What to produce: Please make an exact copy of the lines from the one holding "Please look closely. Does" through the end of the data, both ends included, with no pictures.

----- Given data

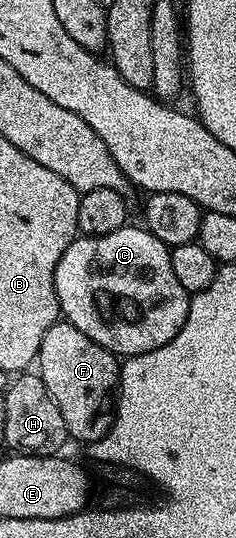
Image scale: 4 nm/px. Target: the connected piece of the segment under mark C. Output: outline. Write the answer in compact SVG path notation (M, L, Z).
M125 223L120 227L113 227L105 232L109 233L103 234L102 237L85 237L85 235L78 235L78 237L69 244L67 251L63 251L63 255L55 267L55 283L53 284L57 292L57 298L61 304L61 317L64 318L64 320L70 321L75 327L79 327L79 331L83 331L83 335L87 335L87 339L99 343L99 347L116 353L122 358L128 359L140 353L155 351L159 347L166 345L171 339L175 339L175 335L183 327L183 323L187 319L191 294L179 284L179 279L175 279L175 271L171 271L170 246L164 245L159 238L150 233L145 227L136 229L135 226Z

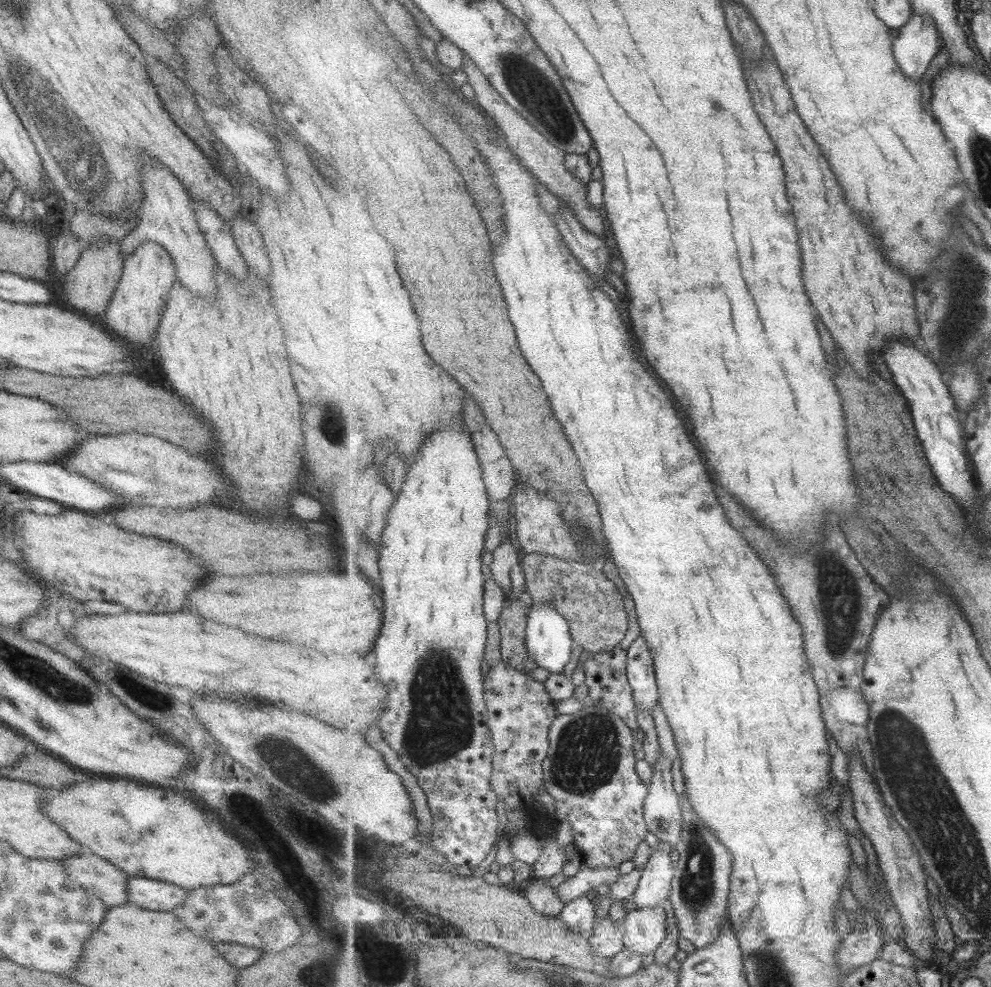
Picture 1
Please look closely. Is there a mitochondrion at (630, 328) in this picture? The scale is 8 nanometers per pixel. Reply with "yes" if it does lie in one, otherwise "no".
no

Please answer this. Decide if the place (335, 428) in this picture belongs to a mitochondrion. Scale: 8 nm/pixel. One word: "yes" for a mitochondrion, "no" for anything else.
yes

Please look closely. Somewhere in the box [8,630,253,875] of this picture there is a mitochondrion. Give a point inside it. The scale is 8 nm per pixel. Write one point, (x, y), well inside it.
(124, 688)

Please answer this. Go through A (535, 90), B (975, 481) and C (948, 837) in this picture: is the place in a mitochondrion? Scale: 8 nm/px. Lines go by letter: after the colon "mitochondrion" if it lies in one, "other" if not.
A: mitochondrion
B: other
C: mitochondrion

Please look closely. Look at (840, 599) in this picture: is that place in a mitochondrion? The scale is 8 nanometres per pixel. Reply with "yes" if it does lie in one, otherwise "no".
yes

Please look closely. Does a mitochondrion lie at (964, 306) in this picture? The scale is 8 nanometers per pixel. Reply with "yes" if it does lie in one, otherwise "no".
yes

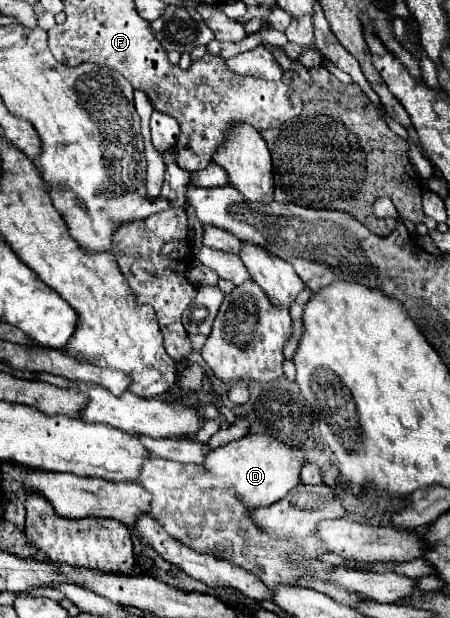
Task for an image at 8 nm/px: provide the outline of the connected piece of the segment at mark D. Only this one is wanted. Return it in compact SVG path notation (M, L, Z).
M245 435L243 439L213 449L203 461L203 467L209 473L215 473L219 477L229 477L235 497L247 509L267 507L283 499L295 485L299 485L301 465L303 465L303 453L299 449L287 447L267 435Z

----------

Response area:
Please look closely. Does a mitochondrion lie at (964, 306) in this picture? The scale is 8 nanometers per pixel. Reply with "yes" if it does lie in one, otherwise "no".
yes

Task for an image at 8 nm/px: provide the outline of the connected piece of the segment at mark D. Only this one is wanted. Return it in compact SVG path notation (M, L, Z).
M245 435L243 439L213 449L203 461L203 467L209 473L215 473L219 477L229 477L235 497L247 509L267 507L283 499L295 485L299 485L301 465L303 465L303 453L299 449L287 447L267 435Z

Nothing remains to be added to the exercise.